How do we as Christians respond? Did Jesus have any words in this area? The answer is yes, quite a lot, actually. This is (in my opinion) his summary:

‘All the nations will be assembled before him and he will separate men from each other like a shepherd separating sheep from goats. He will place the sheep on his right hand and the goats on his left.

“Then the king will say to those on his right ‘Come, you who have won my Father’s blessing! Take your inheritance—the kingdom reserved for you since the foundation of the world! For I was hungry and you gave me food. I was thirsty and you gave me a drink. I was lonely and you made me welcome. I was naked and you clothed me. I was ill and you came and looked after me. I was in prison and you came to see me there.”

“Then the true men will answer him, ‘Lord, when did we see you hungry and give you food? When did we see you thirsty and give you something to drink? When did we see you lonely and make you welcome, or see you naked and clothe you, or see you ill or in prison and go to see you?’

“And the king will reply, ‘I assure you that whatever you did for the humblest of my brothers you did for me.’

Matthew 25:32-40 (JB Phillips)

 

What is interesting in the context of the 21st century is that all of these things are affected by, and shaped by, the decisions of those in power. Which leads us back to politics.

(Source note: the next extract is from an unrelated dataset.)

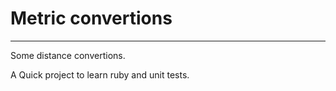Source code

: # Metric convertions
____________________________

Some distance convertions.

A Quick project to learn ruby and unit tests.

While I personally find it impossible to align myself with any particular political affiliation (because there will undoubtedly come a time when one’s faith or one’s conscience clashes with the party political line) I do believe that Christians should be actively involved in politics. You may be wondering how one does this without political affiliation. I am ‘politically active’ in that I am a member of several pressure groups involved in lobbying both the UK parliament and overseas governments on cross-party issues. In particular I support Avaaz, CAAT, 38 Degrees and Tearfund (Tearfund engages in both helping the poor and lobbying parliament on their behalf). I have just come across another group called Labour Behind the Label, which seeks to promote awareness of the conditions in which garment factory workers carry out their work. I have just written an email to my local Member of Parliament (MP) asking him to sign a motion calling for the companies involved in the Bangladesh garment factory disaster in 2013 to pay the compensation the victims are due. Several big brands, including Benetton and Matalan, have yet to pay a penny. You can read more here.

If you find you’re not in a position to actively do very much by way of caring for the hungry/homeless/lonely, etc. (see Matthew 25, as quoted above), because you have other commitments or find yourself, like me, feeling the effects of ill health, one way you can still be active is by signing petitions and communicating with your government representative (here in the UK it is my MP whom I write to). It doesn’t take more than a minute to read the details of a petition and add your name. It doesn’t take more than a quarter of an hour to write an email or letter to your MP. For me, it’s good to know I can do something.

Two_Roads_Diverge_in_a_Green_Park,_In_the_Middle_Stand_an_Obelisk_01

I shall be telling this with a sigh

Somewhere ages and ages hence:

Two roads diverged in a wood, and I-

I took the one less travelled by,

And that has made all the difference.